Suzon : (sévère) La réflexion Mireille peut se faire en silence.

Le curé : On peut quand même dire, un peu, ce que l’on pense.

Le maire : A la Mairie, peut-être, mais aux cartes… jamais !

C’est la grande muette, c’est comme dans l’armée.

Le curé : (de plus en plus impatient) Allons jouez Mireille

Mireille : Oui, mais j’hésite encore

Partir à trèfle ou cœur, peut changer notre sort.

Suzon : Bon, écoutez ça va, maintenant c’est assez

C’est l’élimination si vous voulez tricher.

Le maire : (s’adressant à Mr Jeannot) Tout ça me donne soif, voulez-vous s’il vous plaît

Nous apporter à boire, ce soir, c’est ma tournée.

Le patron : Allez, je vous écoute,

Le maire : Un rouge,

Suzon : Un rosé,

Le curé : Un Kir dans un grand verre,

Mireille : Un demi panaché.

Le patron : Je vous apporte ça, pour pouvoir bien jouer

Il faut sans aucun doute, bien se désaltérer.

Le maire : Et si nous revenions à nos propres moutons.

Le curé : Allez enfin jouez, prenez une décision.

Mireille : Ah ! J’hésite encore et je voudrais bien faire

Mais je n’ai pas d’atout, ça complique l’affaire.

Le patron : (tout en servant) C’est vrai que les atouts, c’est comme le pétrole

Celui qui n’en a pas, peut pas faire le mariole.

C’est mieux que le pinard….

Le maire : Ah ça nous on en a

Mais comment l’échanger ? Les émirs picolent pas…

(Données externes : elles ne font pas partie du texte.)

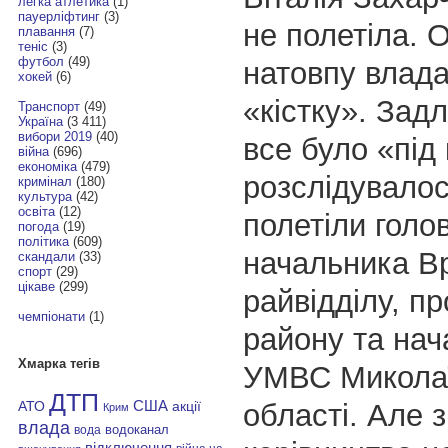
легка атлетика
(1)
пауерліфтинг
(3)
не полетіла. 
плавання
(7)
теніс
(3)
футбол
(49)
натовпу влад
хокей
(6)
«кістку». Зад
Транспорт
(49)
Україна
(3 411)
вибори 2019
(40)
все було «під
війна
(696)
економіка
(479)
розслідувалос
кримінал
(180)
культура
(42)
освіта
(12)
полетіли голо
погода
(19)
політика
(609)
начальника Вр
скандали
(33)
спорт
(29)
цікаве
(299)
райвідділу, п
чемпіонати
(1)
району та на
Хмарка тегів
УМВС Миколаї
ДТП
області.
Але з
АТО
США
акції
Крим
влада
водоканал
вода
відключення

Le curé : (excédé) J’ai fait ce que j’ai pu et elle hésite encore.

C’est vraiment comme au bridge, je joue avec un mort !

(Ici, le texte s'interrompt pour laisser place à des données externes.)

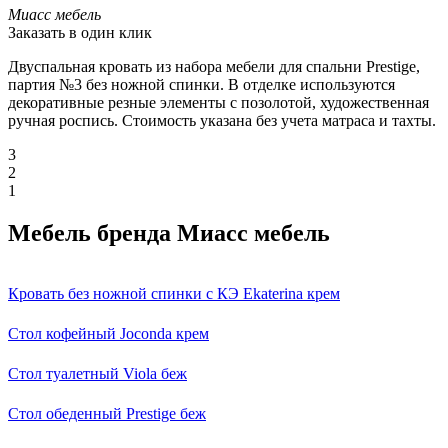
Миасс мебель
Заказать в один клик
Двуспальная кровать из набора мебели для спальни Prestige,
партия №3 без ножной спинки. В отделке используются
декоративные резные элементы с позолотой, художественная
ручная роспись. Стоимость указана без учета матраса и тахты.
3
2
1
Мебель бренда Миасс мебель
Кровать без ножной спинки с КЭ Ekaterina крем
Стол кофейный Joconda крем
Стол туалетный Viola беж
Стол обеденный Prestige беж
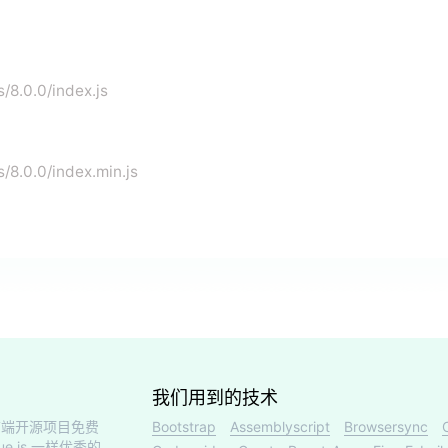
/8.0.0/index.js
/8.0.0/index.min.js
我们用到的技术
端开源项目免费
Bootstrap
Assemblyscript
Browsersync
ue.js 一样优秀的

Mireille il est très tard et tout le monde attend.

Suzon : On se croirait vraiment à un accouchement.

Le curé : Allez, joue dans ta longue, si tu n’as pas d’atouts.

Le Maire va couper, je monterai, c’est tout.

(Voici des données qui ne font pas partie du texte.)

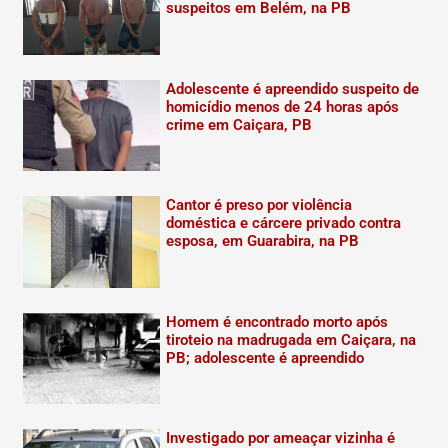
suspeitos em Belém, na PB
Adolescente é apreendido suspeito de
homicídio menos de 24 horas após
crime em Caiçara, PB
Cantor é preso por violência
doméstica e cárcere privado contra
esposa, em Guarabira, na PB
Homem é encontrado morto após
tiroteio na madrugada em Caiçara, na
PB; adolescente é apreendido
Investigado por ameaçar vizinha é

Et c’est une façon de me donner la main.

Suzon : Mais c’est de mieux en mieux, c’est de moins en moins fin.

Ils nous prennent pour des cons,

Le maire : Mais oui, ils se surpassent.

Je ne supporte plus toutes ces messes basses.

Suzon : (s’adressant à Mr Jeannot) On vous prend à témoin, voyez Monsieur Jeannot

Ces deux là devant nous trichent à tire-larigot.

Oui ils se déshonorent et ils nous humilient,

Le maire : Je ne m’attendais pas à tant de perfidie.

Le curé : Vous employez des mots qui me vont droit au cœur

Et qui me le transpercent : perfidie, déshonneur,

Même entre adversaires, des paroles aussi dures,

On devrait les bannir, on devrait les exclure

Vous me fendez le cœur, (s’adressant à Mireille) : vous qu’est-ce que ça vous fait ?

Mireille : Oh moi ça m’est égal, je sais pas quoi jouer.

Le curé : Ils me fendent le cœur … et je vous le redis

Mireille : C’est pas la première fois, ne soyez pas contrit.

Le maire : N’imitez pas César, perdez pas votre temps

Escartefigue aussi comprenait lentement.

Le patron : Bientôt il va falloir penser à faire dodo.

Mireille : (perdue dans ses pensées) : Mais j’y pense l’abbé, si je jouais carreau.

 

Extrait du Cabaret du Trech 2016, d’après un ancien texte de Charles P.